#### Written task A
In the records below, write out the lines from the one containing "ハーモニーライフ宮代の求人" through the end of the records, both ends included, and leave out the picture markers.

#### Given passage
=== Begin Enclosure ===

With a grant from the Hewlett Foundation, the Organization for Economic Cooperation and Development (OECD) is working on similar efforts at an international level. The OECD aims to complement its current collection of data on quantitative indicators with citizens’ qualitative assessments of their well-being. It remains to be seen how useful these sorts of subjective data will be in assessing societal progress and designing policies to promote it. But the Kahneman-Krueger and OECD efforts promise to deepen our understanding of how societies can measure progress.
2. Data Collection

Essential data are often collected sporadically and improperly, omitting responses from key demographic groups. Non-random sampling biases data and reduces their value for making the generalizations necessary for prudent policymaking. For example, censuses in many developing countries exclude people living in informal slums, even though that’s where a large majority of urban residents live. The African Population and Health Research Center in Kenya is working to address this problem by collecting data on health and education in Nairobi’s slums; it has the potential to serve as a model for other parts of Africa.

Even data sets that are pulled from a random sample can be distorted in other ways. Agricultural production data from sub-Saharan Africa on supply, demand, projections, and trade are sometimes biased to overstate exports because governments fear domestic political backlash if they report net food imports. And even accurate agricultural data are often out-of-date, making them useless in dynamic markets. Our grantees, including Manobi, the International Fertilizer Development Center, and a Mali-based Michigan State University project are working to collect supply and demand and market and input price data that will help farmers improve crop yields and governments improve agricultural policy. 

Like the drunk looking for the lost coin under a streetlight rather than in the dark corner where he lost it, policymakers often favor those data that are easy to collect rather than the most useful. This is true of many assessments of education in developing countries, where the number of students enrolled has been treated as a proxy of success. But (to use an education colloquialism) just getting “butts in seats” hardly ensures that children come out of school better equipped to succeed. That calls for collecting different information. Pratham, a grantee of a collaborative initiative with the Gates Foundation, is addressing this problem in India through a nationwide survey of children’s basic math and reading skills. Pratham’s data is collated into an Annual Status of Education Report, which highlights learning outcomes in primary school and aims to stimulate nationwide interest in more effective schooling methodologies.

3. Data Provision

Once data are collected, they must be made available to policymakers and the public. 

In some cases, cash-strapped governments lack the resources to preserve data and make them available. For example, longitudinal census data in many sub-Saharan African countries exist only in paper archives and are not only difficult to access but in danger of being lost forever. The 3D initiative endeavors to make such data available for policymakers and researchers.

Costs aside, politicians are sometimes motivated to keep embarrassing information from reaching public scrutiny. Philanthropy can play an important role in supporting systems that make governments more transparent and accountable.

Indeed, this is a key objective of our Global Development Program. Hewlett grantees such as the International Budget Project (IBP) create tools that citizens can use to ensure that their governments are providing them with adequate information. IBP’s Open Budget Index rates countries on how accessible domestic budgets are to their citizens. Initially compiled for fifty-nine countries, the Index is expanding to include more countries and to include subnational budgets as well. Armed with comprehensive and practical budget information, and provided the training to interpret them, citizens’ organizations can identify reforms needed to strengthen the delivery of public services.

=== End Enclosure ===

#### Written task B
In the passage on development data, what does the Open Budget Index rate countries on?

#### Data to process
=== Begin Enclosure ===

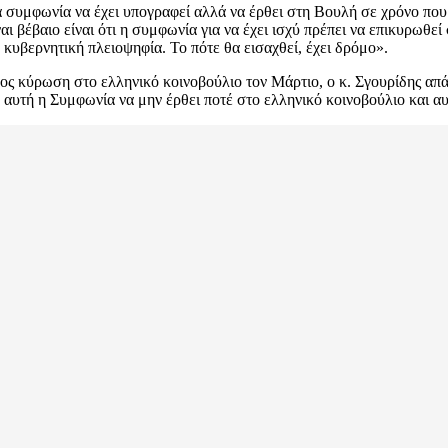
α συμφωνία να έχει υπογραφεί αλλά να έρθει στη Βουλή σε χρόνο πο
αι βέβαιο είναι ότι η συμφωνία για να έχει ισχύ πρέπει να επικυρωθε
κυβερνητική πλειοψηφία. Το πότε θα εισαχθεί, έχει δρόμο».
ς κύρωση στο ελληνικό κοινοβούλιο τον Μάρτιο, ο κ. Σγουρίδης απά
αυτή η Συμφωνία να μην έρθει ποτέ στο ελληνικό κοινοβούλιο και αυτ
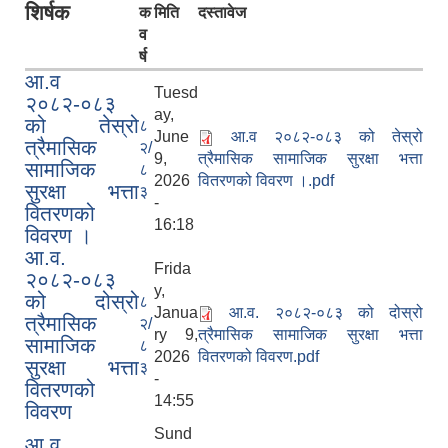
शिर्षक
क
मिति
दस्तावेज
व
र्ष
आ.व
Tuesd
२०८२-०८३
ay,
को तेस्रो
८
June
आ.व २०८२-०८३ को तेस्रो
त्रैमासिक
२/
9,
त्रैमासिक सामाजिक सुरक्षा भत्ता
सामाजिक
८
2026
वितरणको विवरण ।.pdf
सुरक्षा भत्ता
३
-
वितरणको
16:18
विवरण ।
आ.व.
Frida
२०८२-०८३
y,
को दोस्रो
८
Janua
आ.व. २०८२-०८३ को दोस्रो
त्रैमासिक
२/
ry 9,
त्रैमासिक सामाजिक सुरक्षा भत्ता
सामाजिक
८
2026
वितरणको विवरण.pdf
सुरक्षा भत्ता
३
-
वितरणको
14:55
विवरण
Sund
आ.व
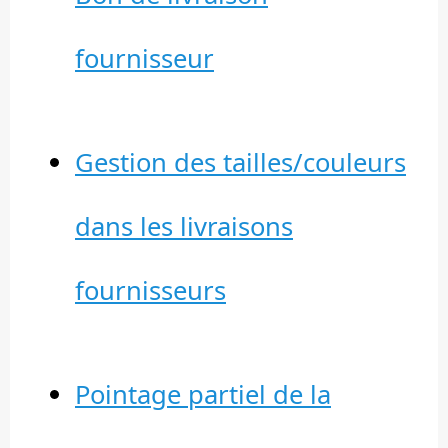
fournisseur
Gestion des tailles/couleurs
dans les livraisons
fournisseurs
Pointage partiel de la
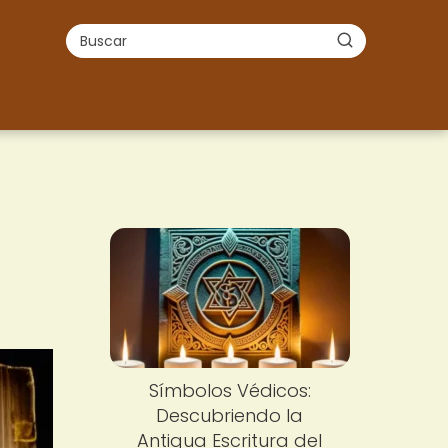
Símbolos Védicos:
Descubriendo la
Antigua Escritura del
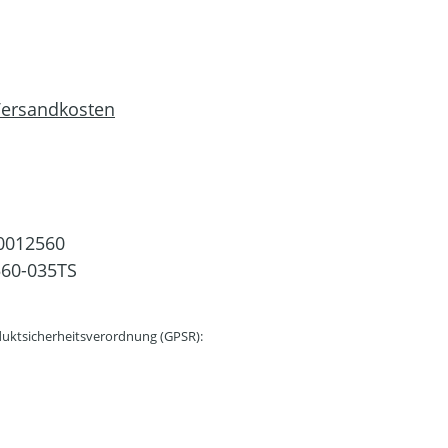
 Versandkosten
0012560
60-035TS
uktsicherheitsverordnung (GPSR):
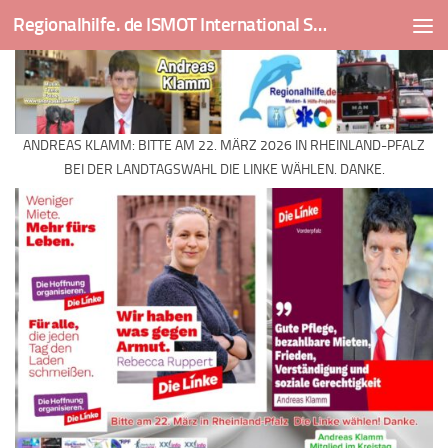
Regionalhilfe. de ISMOT International Social And Medical Outreach Team
Skip to content
ANDREAS KLAMM: BITTE AM 22. MÄRZ 2026 IN RHEINLAND-PFALZ
BEI DER LANDTAGSWAHL DIE LINKE WÄHLEN. DANKE.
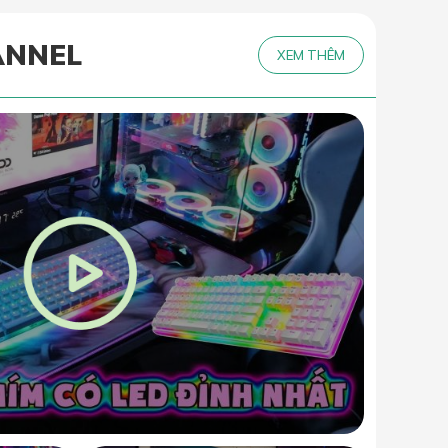
ANNEL
XEM THÊM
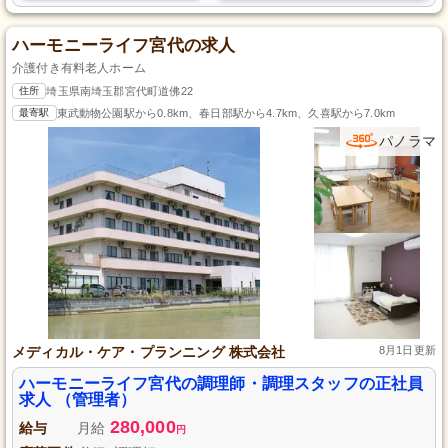
ハーモニーライフ宮代の求人
介護付き有料老人ホーム
住所
埼玉県南埼玉郡宮代町道佛22
最寄駅
東武動物公園駅から0.8km、春日部駅から4.7km、久喜駅から7.0km
パノラマ
メディカル・ケア・プランニング 株式会社
8月1日更新
ハーモニーライフ宮代の調理師・調理スタッフの正社員
求人 （管理者）
280,000
給与
月給
円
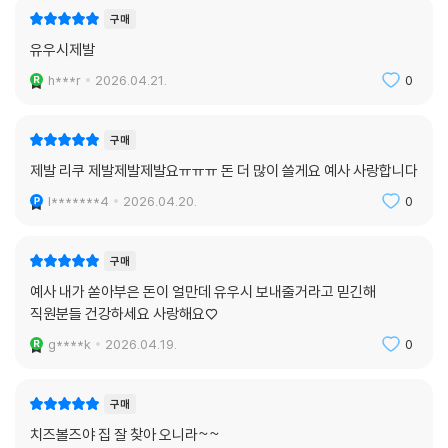
구매
유우시제발
h***r
2026.04.21.
0
구매
제발 리쿠 제발제발제발요ㅠㅠㅠ 돈 더 많이 쓸게요 예사 사랑합니다
l*******4
2026.04.20.
0
구매
예사 내가 쏟아부은 돈이 얼만데 유우시 보내줄거라고 믿긴해
직원분들 건강하세요 사랑해요♡
g****k
2026.04.19.
0
구매
치즈볼즈야 집 잘 찾아 오니라~~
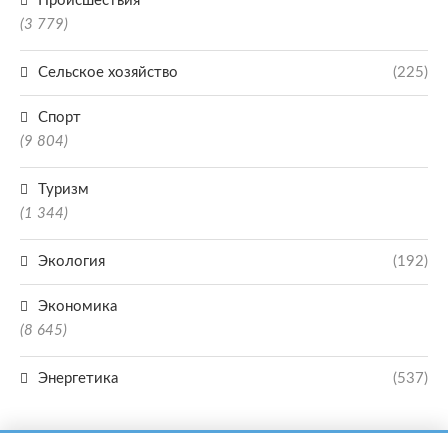
Происшествия
(3 779)
Сельское хозяйство
(225)
Спорт
(9 804)
Туризм
(1 344)
Экология
(192)
Экономика
(8 645)
Энергетика
(537)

=== End Enclosure ===

#### Exercise output A
ハーモニーライフ宮代の求人
介護付き有料老人ホーム
住所
埼玉県南埼玉郡宮代町道佛22
最寄駅
東武動物公園駅から0.8km、春日部駅から4.7km、久喜駅から7.0km
パノラマ
メディカル・ケア・プランニング 株式会社
8月1日更新
ハーモニーライフ宮代の調理師・調理スタッフの正社員
求人 （管理者）
280,000
給与
月給
円
구매
유우시제발
h***r
2026.04.21.
0
구매
제발 리쿠 제발제발제발요ㅠㅠㅠ 돈 더 많이 쓸게요 예사 사랑합니다
l*******4
2026.04.20.
0
구매
예사 내가 쏟아부은 돈이 얼만데 유우시 보내줄거라고 믿긴해
직원분들 건강하세요 사랑해요♡
g****k
2026.04.19.
0
구매
치즈볼즈야 집 잘 찾아 오니라~~
Происшествия
(3 779)
Сельское хозяйство
(225)
Спорт
(9 804)
Туризм
(1 344)
Экология
(192)
Экономика
(8 645)
Энергетика
(537)

#### Exercise output B
It rates countries on how accessible their domestic budgets are to their citizens.